If you blive i am wrong in this stament could you provied more information about the expolite? I blive you are incorect in your asumtion about what this site is running :p

[crash-hack]

I don't understand what you say.

But I only say that the site is vulnerable, and I have hash ofthe user with id 1.
I don't hack it because the password is difficult to crack, but I always can log in with an cookie generator.
This is your hash: (It's cut, don't worry )

Quote:

http://compsci.ca/v3/
BUG MOD LINKS PHPBB
User ID Number: 1
MD5-Hash is: fd9a5217de***********0cdb093

Please, disable the links mod, there are many lamers on the net...

I look into the whois of the site and I have saw that this site is hosted on a private server.
But on phpbb there is a bug on restore database and I can change a script of the avatar control and I can upload a php shell

So, check the system of this site, you must get a new phpbb.

Sorry for my english...

[crash-hack]

Dan @ Sat Nov 24, 2007 1:48 pm wrote:

Dan @ 22nd September 2007, 3:05 pm wrote:

There is no risk in this stie being hacked by thess expoites as our code is not close enought to phpbb to be comiable with them......

If you blive i am wrong in this stament could you provied more information about the expolite? I blive you are incorect in your asumtion about what this site is running :p

Sorry, now I will send the link of the source of this famous exploit...

[Tony]

crash-hack @ Sat Nov 24, 2007 2:57 pm wrote:

So, check the system of this site, you must get a new phpbb.

This site isn't running phpbb. We just use crappy mods. Dan?

[Dan]

crash-hack @ 24th November 2007, 2:57 pm wrote:

I don't understand what you say.

But I only say that the site is vulnerable, and I have hash ofthe user with id 1.
I don't hack it because the password is difficult to crack, but I always can log in with an cookie generator.
This is your hash: (It's cut, don't worry )

Quote:

http://compsci.ca/v3/
BUG MOD LINKS PHPBB
User ID Number: 1
MD5-Hash is: fd9a5217de***********0cdb093

Please, disable the links mod, there are many lamers on the net...

I look into the whois of the site and I have saw that this site is hosted on a private server.
But on phpbb there is a bug on restore database and I can change a script of the avatar control and I can upload a php shell

So, check the system of this site, you must get a new phpbb.

Sorry for my english...

So many things wrong with this:

1. we do not have a user with an id 1
2. we do not have a hash in our database matching that string (i put wild cards in for the *s)
3. my user id is not 1
4. the coest user id to 1 is -1 and that user does not have a hash as it is a speahal user.
5. the other user id closest to 1 is mine and it does not have that hash


So for the link mod expolite, it cleary does not work.

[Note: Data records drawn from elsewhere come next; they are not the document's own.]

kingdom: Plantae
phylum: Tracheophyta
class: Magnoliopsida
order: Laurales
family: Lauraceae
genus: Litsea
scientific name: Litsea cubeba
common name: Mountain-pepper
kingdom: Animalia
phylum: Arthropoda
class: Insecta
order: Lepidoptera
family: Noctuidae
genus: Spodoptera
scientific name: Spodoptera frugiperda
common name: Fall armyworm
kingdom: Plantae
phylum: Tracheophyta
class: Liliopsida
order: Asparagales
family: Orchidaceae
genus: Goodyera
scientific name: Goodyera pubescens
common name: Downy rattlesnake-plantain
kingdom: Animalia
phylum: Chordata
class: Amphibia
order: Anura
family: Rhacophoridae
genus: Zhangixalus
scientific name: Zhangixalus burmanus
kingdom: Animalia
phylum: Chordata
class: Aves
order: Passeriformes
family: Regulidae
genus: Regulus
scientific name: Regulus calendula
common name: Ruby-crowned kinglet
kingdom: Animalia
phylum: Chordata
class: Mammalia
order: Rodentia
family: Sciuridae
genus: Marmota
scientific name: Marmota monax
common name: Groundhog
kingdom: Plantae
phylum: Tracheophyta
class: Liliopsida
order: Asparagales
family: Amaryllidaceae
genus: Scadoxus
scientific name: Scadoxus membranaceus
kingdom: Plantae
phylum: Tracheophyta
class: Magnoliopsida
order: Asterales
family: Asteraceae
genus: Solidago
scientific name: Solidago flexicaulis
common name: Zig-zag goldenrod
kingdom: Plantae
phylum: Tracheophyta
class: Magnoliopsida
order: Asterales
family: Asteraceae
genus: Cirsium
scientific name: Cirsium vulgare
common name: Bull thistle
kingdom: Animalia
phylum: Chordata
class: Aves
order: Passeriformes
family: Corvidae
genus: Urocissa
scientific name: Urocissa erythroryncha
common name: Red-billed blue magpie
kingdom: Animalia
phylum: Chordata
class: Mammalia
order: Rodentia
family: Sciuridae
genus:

Not shure about this avtar thing but i will have to look in to it more to see if you are full of it or not (you lost some creditbilty with me with that fake hash stunt).

tony wrote:

This site isn't running phpbb. We just use crappy mods. Dan?

We started with a very moded copy of phpbb and then moded it even more, so it once was phpbb but no longer compbtial with anything phpbb inlcuding (lucky for us) alot of phpbb exploites. And yes we do have some crapy mods running with could have expolites, however i am prity shure i fixed the link mod.